Protecting the tradition of Japanese lacquer – master lacquer tapper, Yuzo Tobita

Protecting the tradition of Japanese lacquer – master lacquer tapper, Yuzo Tobita

“We tap lacquer for only 1 year after allowing the tree to grow for 10 years. The tree is then cut down. This process is called ‘koroshi kaki (killing tap)’ and is essential in collecting the highest quality of lacquer. In other countries, they tap for up to 3 years, but in Japan, we only tap for 1 year and do our best to collect the very best quality lacquer.” We spoke with Mr. Yuzo Tobita, master lacquer tapper who was been a lacquer tapper for 66 years, earning him the Yellow Ribbon Medal.
“Lacquer tapping” is the process of tapping the sap that is used for lacquer in Japanese lacquer art and woodcraft.
The word “tapping” comes from the metal tool that is used to scrape the trunk of the tree.

Lacquer is highly resistant to bacteria and sturdy, making it ideal for craftwork, as well as architecture and daily items.
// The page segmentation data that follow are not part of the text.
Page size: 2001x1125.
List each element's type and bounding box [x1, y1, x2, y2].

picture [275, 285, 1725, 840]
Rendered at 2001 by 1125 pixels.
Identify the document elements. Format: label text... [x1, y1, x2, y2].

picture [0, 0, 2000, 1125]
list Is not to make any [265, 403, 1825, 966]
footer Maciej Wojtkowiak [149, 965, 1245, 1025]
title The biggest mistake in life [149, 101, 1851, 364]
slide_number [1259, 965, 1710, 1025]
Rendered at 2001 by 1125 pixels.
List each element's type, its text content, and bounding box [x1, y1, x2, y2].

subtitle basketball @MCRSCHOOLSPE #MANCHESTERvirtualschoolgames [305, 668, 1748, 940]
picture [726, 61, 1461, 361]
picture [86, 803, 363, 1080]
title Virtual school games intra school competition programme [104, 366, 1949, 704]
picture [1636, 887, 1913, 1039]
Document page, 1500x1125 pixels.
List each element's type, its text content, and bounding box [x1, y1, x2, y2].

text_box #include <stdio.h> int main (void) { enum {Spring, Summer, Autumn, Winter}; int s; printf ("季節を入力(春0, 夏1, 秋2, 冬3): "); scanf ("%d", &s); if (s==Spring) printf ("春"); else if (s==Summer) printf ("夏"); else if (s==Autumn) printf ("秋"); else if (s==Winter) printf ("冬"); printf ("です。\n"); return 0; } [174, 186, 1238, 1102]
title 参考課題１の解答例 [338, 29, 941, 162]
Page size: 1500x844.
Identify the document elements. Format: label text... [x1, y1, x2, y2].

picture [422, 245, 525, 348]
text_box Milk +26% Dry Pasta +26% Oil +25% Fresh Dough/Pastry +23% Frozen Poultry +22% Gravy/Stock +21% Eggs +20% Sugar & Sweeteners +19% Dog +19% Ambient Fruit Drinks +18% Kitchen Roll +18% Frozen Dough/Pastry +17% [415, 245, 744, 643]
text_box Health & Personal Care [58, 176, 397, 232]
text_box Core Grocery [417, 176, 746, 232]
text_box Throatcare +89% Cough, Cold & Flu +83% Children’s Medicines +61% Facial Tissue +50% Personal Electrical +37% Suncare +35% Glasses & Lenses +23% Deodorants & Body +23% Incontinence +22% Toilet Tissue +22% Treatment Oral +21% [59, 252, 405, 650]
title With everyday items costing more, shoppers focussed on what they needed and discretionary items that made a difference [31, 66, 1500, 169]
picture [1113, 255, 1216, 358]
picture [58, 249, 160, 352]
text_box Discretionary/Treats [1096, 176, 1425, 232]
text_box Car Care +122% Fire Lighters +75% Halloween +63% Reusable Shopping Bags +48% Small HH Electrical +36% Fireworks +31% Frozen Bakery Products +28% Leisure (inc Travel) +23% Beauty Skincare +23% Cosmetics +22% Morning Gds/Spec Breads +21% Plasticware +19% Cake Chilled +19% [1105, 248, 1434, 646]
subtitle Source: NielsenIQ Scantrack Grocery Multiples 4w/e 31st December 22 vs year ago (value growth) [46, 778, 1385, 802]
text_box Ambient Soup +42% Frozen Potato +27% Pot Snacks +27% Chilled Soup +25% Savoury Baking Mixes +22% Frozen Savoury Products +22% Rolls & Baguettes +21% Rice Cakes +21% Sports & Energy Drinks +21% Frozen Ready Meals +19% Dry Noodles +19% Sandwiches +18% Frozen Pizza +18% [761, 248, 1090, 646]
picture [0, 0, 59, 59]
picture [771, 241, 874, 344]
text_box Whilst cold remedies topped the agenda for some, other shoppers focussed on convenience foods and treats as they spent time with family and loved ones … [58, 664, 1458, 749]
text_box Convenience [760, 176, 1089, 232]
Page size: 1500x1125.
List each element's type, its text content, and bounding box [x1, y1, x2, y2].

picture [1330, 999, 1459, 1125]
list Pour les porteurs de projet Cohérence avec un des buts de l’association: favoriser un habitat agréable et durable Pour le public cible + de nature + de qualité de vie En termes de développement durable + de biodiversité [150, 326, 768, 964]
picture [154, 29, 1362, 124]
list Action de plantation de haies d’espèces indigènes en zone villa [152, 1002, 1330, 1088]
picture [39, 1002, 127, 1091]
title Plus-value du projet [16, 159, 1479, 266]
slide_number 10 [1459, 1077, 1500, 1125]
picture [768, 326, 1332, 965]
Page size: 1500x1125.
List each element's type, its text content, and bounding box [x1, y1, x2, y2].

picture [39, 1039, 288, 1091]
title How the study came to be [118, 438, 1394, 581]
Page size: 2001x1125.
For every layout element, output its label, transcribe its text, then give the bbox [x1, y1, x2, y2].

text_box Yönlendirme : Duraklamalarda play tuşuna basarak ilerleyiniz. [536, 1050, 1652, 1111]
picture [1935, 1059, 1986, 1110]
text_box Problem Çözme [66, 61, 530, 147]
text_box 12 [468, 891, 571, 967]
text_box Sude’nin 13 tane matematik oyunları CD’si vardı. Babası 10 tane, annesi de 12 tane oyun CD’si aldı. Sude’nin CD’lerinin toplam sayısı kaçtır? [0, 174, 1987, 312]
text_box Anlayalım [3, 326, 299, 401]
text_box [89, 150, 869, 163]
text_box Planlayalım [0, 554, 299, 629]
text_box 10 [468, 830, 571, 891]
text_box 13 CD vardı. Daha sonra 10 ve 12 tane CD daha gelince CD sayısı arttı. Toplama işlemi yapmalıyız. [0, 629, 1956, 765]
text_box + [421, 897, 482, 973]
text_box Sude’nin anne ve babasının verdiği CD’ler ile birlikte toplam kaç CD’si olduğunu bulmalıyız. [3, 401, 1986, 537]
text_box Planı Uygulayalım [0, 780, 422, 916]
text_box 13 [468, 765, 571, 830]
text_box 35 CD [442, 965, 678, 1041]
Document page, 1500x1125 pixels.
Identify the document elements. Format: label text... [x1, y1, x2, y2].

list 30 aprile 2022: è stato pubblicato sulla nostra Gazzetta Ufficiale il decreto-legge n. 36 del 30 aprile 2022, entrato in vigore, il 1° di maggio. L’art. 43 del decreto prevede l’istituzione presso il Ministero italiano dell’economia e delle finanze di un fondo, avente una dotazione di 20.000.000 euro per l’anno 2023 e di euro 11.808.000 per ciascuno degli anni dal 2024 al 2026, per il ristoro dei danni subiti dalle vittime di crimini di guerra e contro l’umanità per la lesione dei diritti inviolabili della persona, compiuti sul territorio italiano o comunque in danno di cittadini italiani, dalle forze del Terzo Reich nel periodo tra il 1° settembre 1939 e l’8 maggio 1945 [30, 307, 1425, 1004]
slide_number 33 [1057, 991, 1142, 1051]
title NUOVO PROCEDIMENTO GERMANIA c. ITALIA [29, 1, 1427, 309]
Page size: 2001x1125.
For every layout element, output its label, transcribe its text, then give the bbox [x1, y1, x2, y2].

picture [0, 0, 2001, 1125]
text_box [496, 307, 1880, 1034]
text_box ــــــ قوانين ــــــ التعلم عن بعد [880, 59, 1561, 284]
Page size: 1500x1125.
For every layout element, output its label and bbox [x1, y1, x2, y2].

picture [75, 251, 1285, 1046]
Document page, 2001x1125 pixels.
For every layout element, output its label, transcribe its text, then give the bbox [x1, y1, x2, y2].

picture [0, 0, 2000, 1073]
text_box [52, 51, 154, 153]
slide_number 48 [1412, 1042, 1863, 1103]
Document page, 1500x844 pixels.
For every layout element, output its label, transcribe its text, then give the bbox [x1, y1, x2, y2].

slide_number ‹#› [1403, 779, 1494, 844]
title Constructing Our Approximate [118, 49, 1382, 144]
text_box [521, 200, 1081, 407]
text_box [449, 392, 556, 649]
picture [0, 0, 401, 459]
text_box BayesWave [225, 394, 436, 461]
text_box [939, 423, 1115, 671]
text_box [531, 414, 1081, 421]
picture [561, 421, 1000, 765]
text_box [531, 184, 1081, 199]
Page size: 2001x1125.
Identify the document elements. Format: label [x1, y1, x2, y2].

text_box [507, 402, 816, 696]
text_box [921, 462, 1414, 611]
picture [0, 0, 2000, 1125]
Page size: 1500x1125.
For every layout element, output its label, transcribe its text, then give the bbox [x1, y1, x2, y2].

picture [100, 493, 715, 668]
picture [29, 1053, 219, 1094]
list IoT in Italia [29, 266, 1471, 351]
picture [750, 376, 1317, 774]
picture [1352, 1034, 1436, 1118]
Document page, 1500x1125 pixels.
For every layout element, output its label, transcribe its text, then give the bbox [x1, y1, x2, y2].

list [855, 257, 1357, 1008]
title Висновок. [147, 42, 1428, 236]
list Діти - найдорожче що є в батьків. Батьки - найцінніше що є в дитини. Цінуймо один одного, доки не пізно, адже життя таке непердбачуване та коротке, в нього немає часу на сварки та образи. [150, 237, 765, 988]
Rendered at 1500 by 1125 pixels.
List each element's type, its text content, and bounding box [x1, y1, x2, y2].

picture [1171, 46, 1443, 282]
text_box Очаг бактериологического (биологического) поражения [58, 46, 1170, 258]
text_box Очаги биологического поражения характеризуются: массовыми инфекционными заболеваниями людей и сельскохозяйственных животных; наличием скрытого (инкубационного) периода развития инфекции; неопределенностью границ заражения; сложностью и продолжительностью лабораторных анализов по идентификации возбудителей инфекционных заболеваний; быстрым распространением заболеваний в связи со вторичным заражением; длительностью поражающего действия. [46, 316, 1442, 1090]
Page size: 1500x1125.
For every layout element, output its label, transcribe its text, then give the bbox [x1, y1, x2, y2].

Japanese lacquer work has a great reputation overseas, not only as a coating but as a design. Because the technique is so intricate, lacquer work is sometimes referred to as “japan”, a sign that it is symbolic of Japanese craftsmanship. Daigo city in Ibaraki prefecture is known for its abundance of nature. It is also known for top quality lacquer. Ibaraki ranks second in lacquer production, and the bulk is from Daigo city. There are about 10,000 lacquer trees in the city where Mr. Tobita and fellow members of the Daigo Lacquer Preservation Group continue their efforts to preserve the culture.

We visited an area with about 2000 lacquer trees. Only about 200 of these trees are tapped each year. Nakata follows Mr. Tobita’s instructions to try tapping using a tool shaped like a knife, specifically used for lacquer tapping to make scratches on the trunk. The sap that slowly seeps out from the trunk is collected in a container. “It’s taking quite a while for it to seep out.” (Nakata)
“We only get about one milk bottle of lacquer per tree each year. We can’t waste even a drop. In the summer, which is the peak season, the lacquer almost drips, but in the fall to winter months, it only seeps out. The quality is different depending on when you tap, as is how its used. That’s why you have to spend the entire year to collect it.” (Mr. Tobita)

Only a small amount can be collected at one time, so it must take quite a while to collect enough to fill a whole bottle. “If you try to force it out, debris can get mixed in, so you have to be patient. The trick is to make a small scratch and collect a small amount of sap, then slowly make the scratch bigger.” (Mr. Tobita)
There was a pile of used lacquer wood. Lacquer trees are grown for 10 years to collect a small amount of sap. The view of the used trees is a reminder of just how valuable lacquer is. Domestic lacquer is considered very precious and are used mainly to refurbish national treasures such as Nikko Toshogu Temple. Most of the lacquer sold in Japan is from China. It will be difficult for Japanese traditional culture to continue if domestic lacquer is no longer available, so there is great hope for successors to follow in Mr. Tobita’s footsteps. There are also great expectations for the Lacquer Preservation Group which continues to oversee the planting and tapping of the lacquer trees.